Depending on exactly what goes wrong with the systems, actually fixing them can either fall to people at Pfizer or TAP. "We've had people here that have been trained by TAP to do some of the very basic types of things. Anything that's serious, there will be someone from TAP that comes over to take care of it. But by and large, the majority of things are taken care of in house."

While not a barrier to cell culture automation systems, downtime remains a challenge that needs to be worked around in other companies as well. The group that Angela Cacace, PhD, senior research investigator II, lead discovery and profiling with Bristol-Myers Squibb (BMS), works in currently maintains 180 cell lines and services the whole of BMS's Pharmaceutical Research Institute. Like their counterparts at Pfizer, the group uses both TAP's SelecT and Cellmate without redundant backups (for specifics on BMS's implementation, see Lab Masters Learning Curve in Cell Culture Automation in the August 2004 Drug Discovery & Development).

"If you have a plating failure [on the SelecT], it can be kind of drastic because that means [for example] that people who report data to chemistry every week, their assays are now stopped. So these malfunctions aren't trivial," she says. Her group's backup strategy involves maintaining extra flasks on the SelecT system that can be pulled off if plating fails. Also, plating is generally done on Sunday and Monday, allowing time for recovery during the week in the event of a failure.

Becoming more robust
Back in 2003, Cacace's group was hesitant to enable Sunday operation of the SelecT because, at the time, the instrument tended to fail if unattended. "But now we're very comfortable. It's become more robust in our hands, maybe because we understand it a bit better than we did back in 2003. So we do run on Sundays."

Cacace credits this change to the learning curve of both her group and TAP. "I think that TAP understands the issues that we had in the beginning, and that they've worked to resolve them." This includes improvements to the software and a better understanding of how to control, maintain, and fix pieces of equipment peripheral to the system. "I think that there were growing pains there for both sides."

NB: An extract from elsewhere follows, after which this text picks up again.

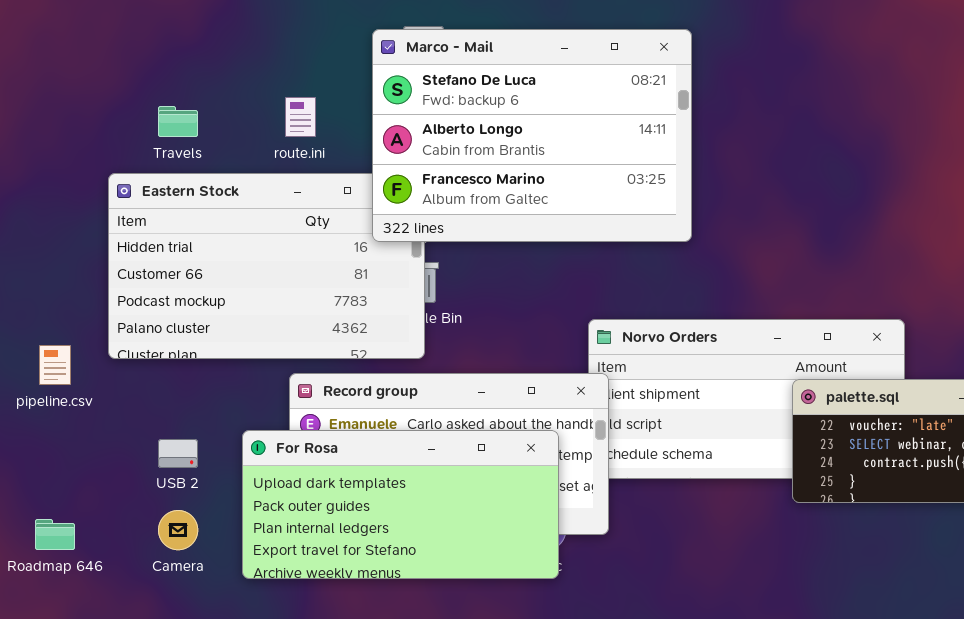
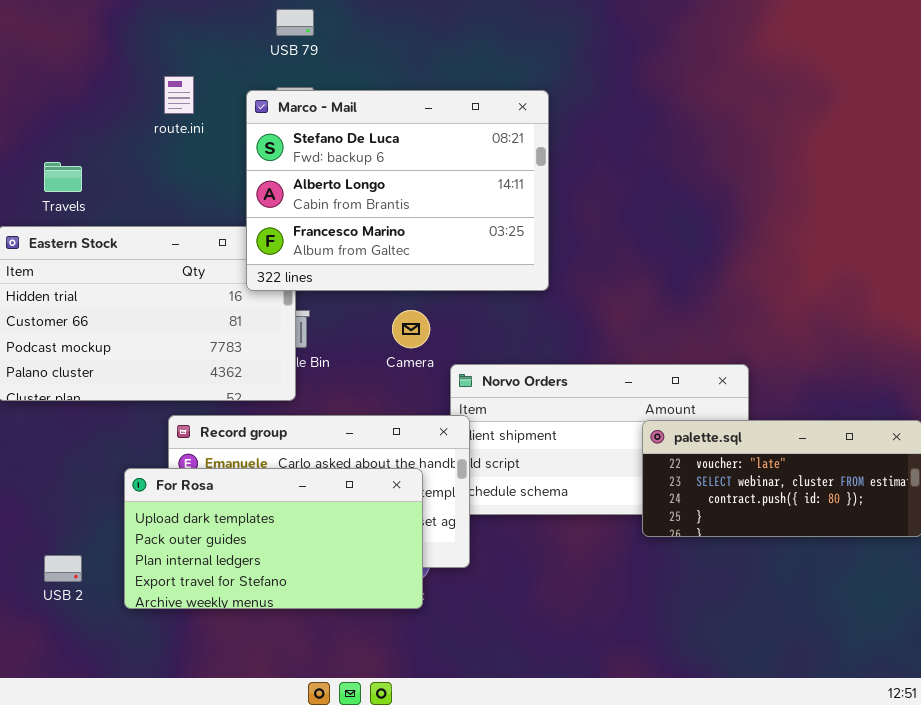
route.ini: [285,97,316,137] -> [164,76,194,114], moved
USB 2: [158,439,198,468] -> [44,555,82,582], moved
Camera: [158,510,198,550] -> [392,310,430,348], moved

Gary Allenby, PhD, associate principal scientist with the hit identification group within the lead generation unit of AstraZeneca Plc., Loughborough, UK, works primarily on respiratory and inflammatory diseases. His group uses the acCellerator cell culturing system from RTS Life Science International, Manchester, UK, in the development of cell-based assays that they themselves screen (for specifics on AstraZeneca's implementation, see the story in the August 2004 issue mentioned above). "We do approximately 15 screens per annum. Each of those is about a million wells in 384-well format. And it's steadily on the increase, but now it's about 70% cell based," he says.

For its system, Allenby's group manages downtime via maintenance regimes. "There are certain parts of the system where the mean time between failure is greater than other parts of the system. But we generally have a failure about every week. Probably about eight times out of 10, those failures are the consequence of human error." Dealing with this level of failure, however, is not too much of a challenge, he says.

Allenby's group also recently added a failure notification system to their setup. "It's able to page a mobile phone to say 'There's a problem, come and fix me!' " he says. "There's never a point where it is 100% reliable, and so you live with that paranoia. People were actually going in on a Saturday or a Sunday, not necessarily to do anything to the system, but just to make sure that it was working properly." With the notification system, however, "it relieves that stress in the night, because they know if the system does stop it will let them know."